Summary: Fossil Fuel Subsidies, A Briefing for Education Unions
There is a strong consensus that fossil fuel subsidies (FS) obstruct the attainment of multiple sustainable development goals (SDGs) including poverty eradication (SDG1), global health (SDG3), gender equality (SDG5) and transition to affordable, reliable energy (SDG7) and sustainable consumption and production (SDG12).
Consequently, international organizations, NGOs, policymakers and academics are increasingly calling for the phase-out of inefficient FS as a critical part of efforts to meet ambitious global climate targets. Yet despite a recent increase in demand and the success of multiple countries at subsidy reform, FS have increased in many countries, including some of the world’s wealthiest and most advanced democracies. Globally, FS accounted for 6.8 percent of world GDP in 2020 and is expected to continue rising.
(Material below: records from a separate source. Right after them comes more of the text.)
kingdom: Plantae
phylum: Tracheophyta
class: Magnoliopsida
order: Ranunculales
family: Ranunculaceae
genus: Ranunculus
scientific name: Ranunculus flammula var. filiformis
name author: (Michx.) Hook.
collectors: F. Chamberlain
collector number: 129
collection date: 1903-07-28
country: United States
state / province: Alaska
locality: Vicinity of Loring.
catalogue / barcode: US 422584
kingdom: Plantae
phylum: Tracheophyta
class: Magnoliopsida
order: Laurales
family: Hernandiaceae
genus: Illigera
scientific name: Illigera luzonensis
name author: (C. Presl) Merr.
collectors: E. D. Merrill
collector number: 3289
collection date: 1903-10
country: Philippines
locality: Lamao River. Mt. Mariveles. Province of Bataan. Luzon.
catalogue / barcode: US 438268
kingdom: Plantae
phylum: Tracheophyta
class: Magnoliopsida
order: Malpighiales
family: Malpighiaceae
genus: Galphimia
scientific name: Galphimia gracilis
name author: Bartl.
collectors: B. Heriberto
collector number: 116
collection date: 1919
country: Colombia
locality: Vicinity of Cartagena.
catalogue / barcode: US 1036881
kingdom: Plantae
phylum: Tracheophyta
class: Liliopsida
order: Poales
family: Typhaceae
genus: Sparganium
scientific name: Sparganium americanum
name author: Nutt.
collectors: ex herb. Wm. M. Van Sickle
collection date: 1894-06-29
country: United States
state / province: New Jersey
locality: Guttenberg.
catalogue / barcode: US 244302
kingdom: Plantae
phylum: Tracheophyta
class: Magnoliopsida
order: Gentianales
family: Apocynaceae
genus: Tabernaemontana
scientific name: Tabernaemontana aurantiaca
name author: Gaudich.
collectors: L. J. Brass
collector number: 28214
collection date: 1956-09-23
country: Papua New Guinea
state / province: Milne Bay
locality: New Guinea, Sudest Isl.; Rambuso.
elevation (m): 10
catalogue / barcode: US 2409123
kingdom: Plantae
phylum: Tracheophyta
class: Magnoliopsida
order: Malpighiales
In particular, it is well documented that FS are detrimental for SDG 4: in general, countries that devote a large share of national income to FS tend to perform poorly in a range of educational outputs and outcomes. Part of the reason behind the negative relationship is that FS spending uses up resources that could be spent on education. Yet this incompatibility also reflects a lack of incentives for policymakers in fossil-rich countries to invest in skills development to support the growth of alternative – including greener and more productive – sectors to fossil industries.